Interestingly, when you look at nondiscretionary items like food and sundries versus discretionary items across the nonfoods categories, including big-ticket items like furniture, electronics and the like, we've actually had, relatively speaking, a little more strength in some of those nonfood categories.
So that I think allays some of any concerns that some people have had. But generally speaking, I'd have to say our customers are still pretty healthy and we are still getting good renewal rates notwithstanding a very small impact from some of the credit card transitions and so we feel pretty good at this point about that.
And certainly I feel good about some of the merchandising stuff that we've got going on. By the way, one of the other data points I've been asked several times in the last few weeks each time we've reported sales in the last couple of months is is it deflation, is it weakness, is it dotcom, whatever.
The fact of the matter is, if you look at during the 12-week quarter on a year-over-year basis, if we just take the average items per unit in the basket going through the front end, US only, so US only, it was up 1.4%. So we are getting people to buy more items, if you will. The average basket value is up 0.4%.
The simple implication there is you've got deflation presumably -- deflationary pressures of about 1%. Now that's a good educated guess. There could be other impacts of sizes, but typically we go into bigger sizes, not smaller sizes and bigger pack sizes.
So I think overall there's probably still a little bit more deflation that we've seen over the last couple of quarters spread to other items in the nonfood category as well as we've seen. In terms of third-party partnerships, we are pretty agnostic. We have good relationships with Google in regard to Google Shopping Express.
We have Instacart, of course, Google's, in six large communities in the country -- the Bay area, the LA area and a few others and Instacart I think is now in well over 15, maybe even 20 markets where we participate with them, and also a few of the others out there. In terms of expectations, we didn't know what to expect.

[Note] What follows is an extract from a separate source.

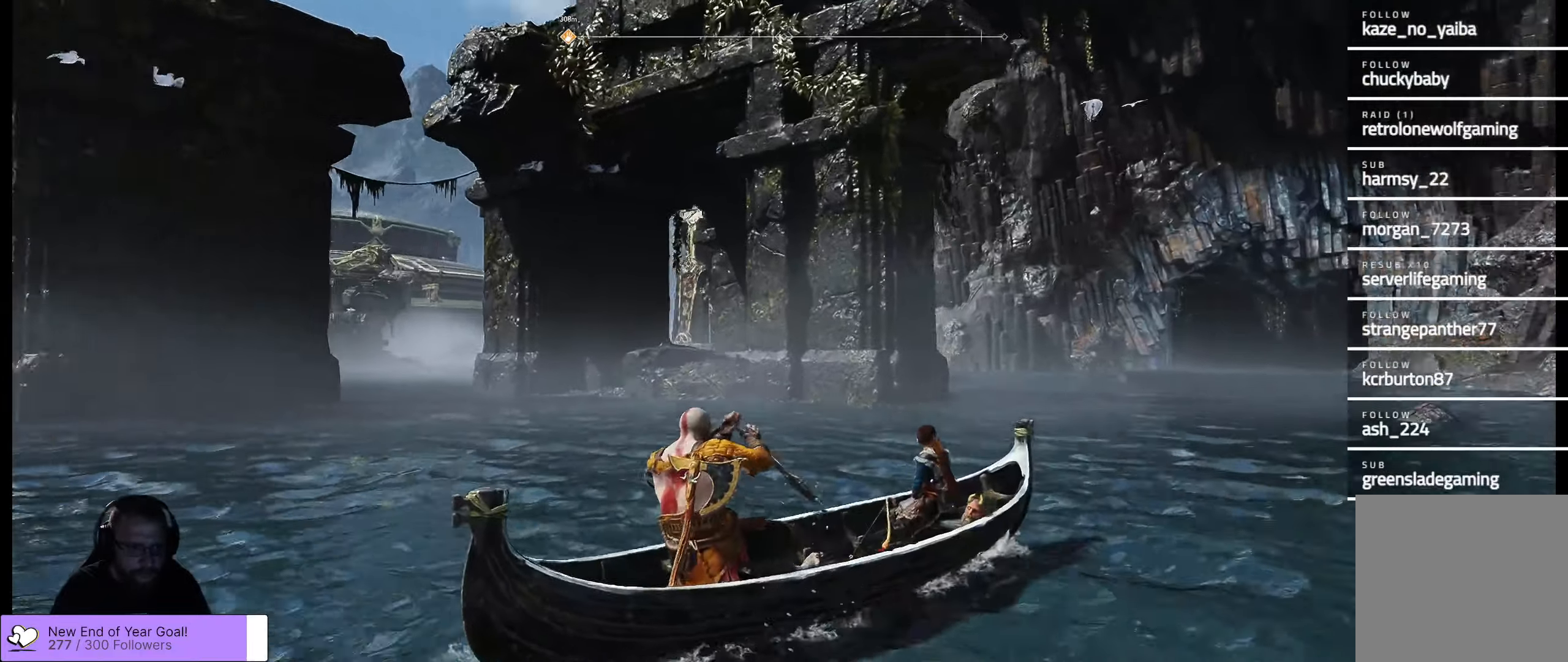
{"buttons": [], "left_stick": "center", "right_stick": "center", "events": [[50, "right_stick", "up-left"], [67, "left_stick", "left"], [467, "left_stick", "center"], [500, "right_stick", "center"]]}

I believe that we generally are the anchor tenant, if you will, in many of these opportunities where there is more than just Costco items being purchased and sold just to provide to the end consumer, and so we think it's been good.
It's still small relative to -- we still want you to come into the warehouse and we are going to still figure out how to continue to do that, but it's growing nicely and it's certainly on a small scale a bit of a help. In terms of expansion plans, I think you asked about openings, looks like our goal is still similar next year, about 30.

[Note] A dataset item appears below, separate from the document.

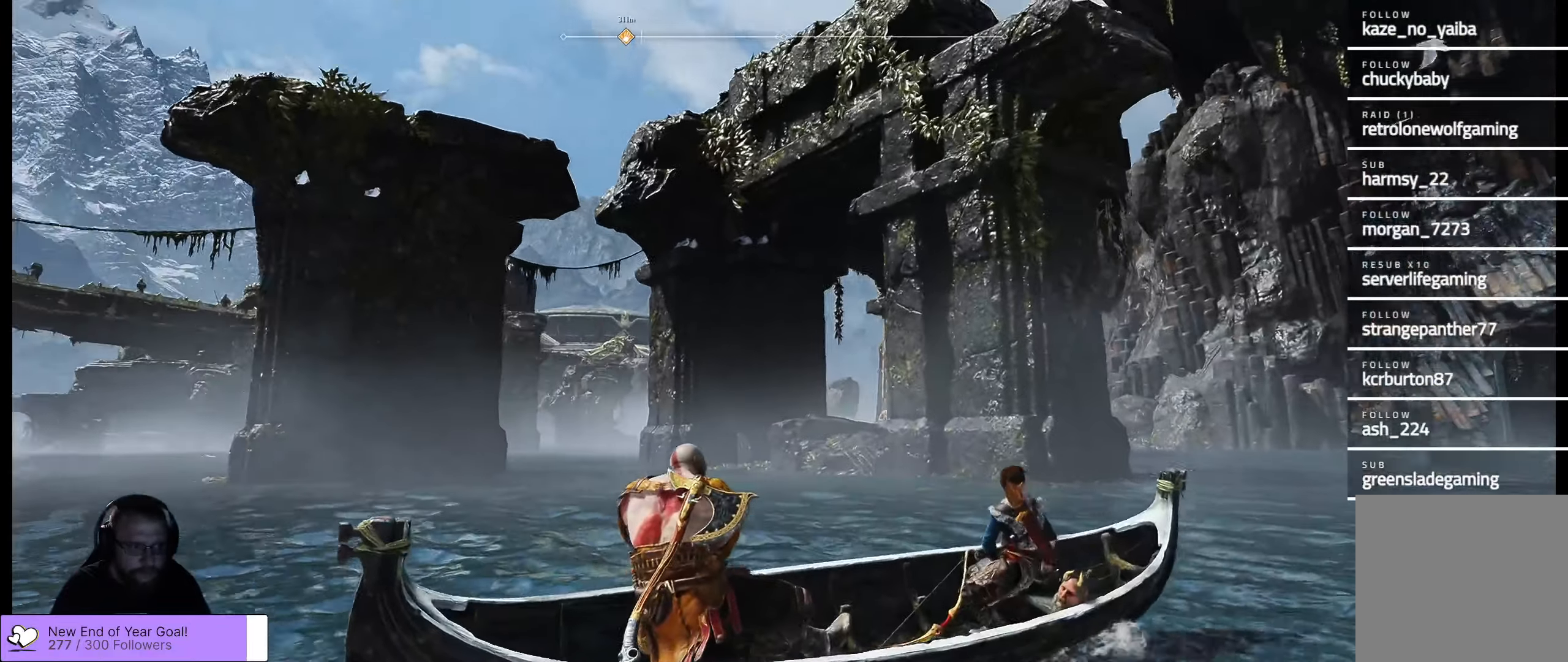
{"buttons": [], "left_stick": "right", "right_stick": "center", "events": [[217, "right_stick", "down-left"], [400, "left_stick", "right"], [400, "right_stick", "center"]]}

We will shoot for something a little over 30 and end up about 30 if history repeats itself. We probably had a few more relative to that 30 number, a few more in the US this year than we would have anticipated if you would have asked me a few years ago. I think some of that is timing.
We've had success in the US and probably the expectation of some of the markets we've gone into in the last couple of years, if you asked me five years ago, would we be going into some of these markets where we have never been in and our competitors have been in for up to 30 years.
We've had success in those markets, whether it's Mobile or Tulsa or Toledo or Rochester and New Orleans, and so probably there's a few more in those markets on top of the few that we opened like whatever [indiscernible] number we have in the Puget Sound or LA, where they are harder to find because we are very specific locations to fill in markets.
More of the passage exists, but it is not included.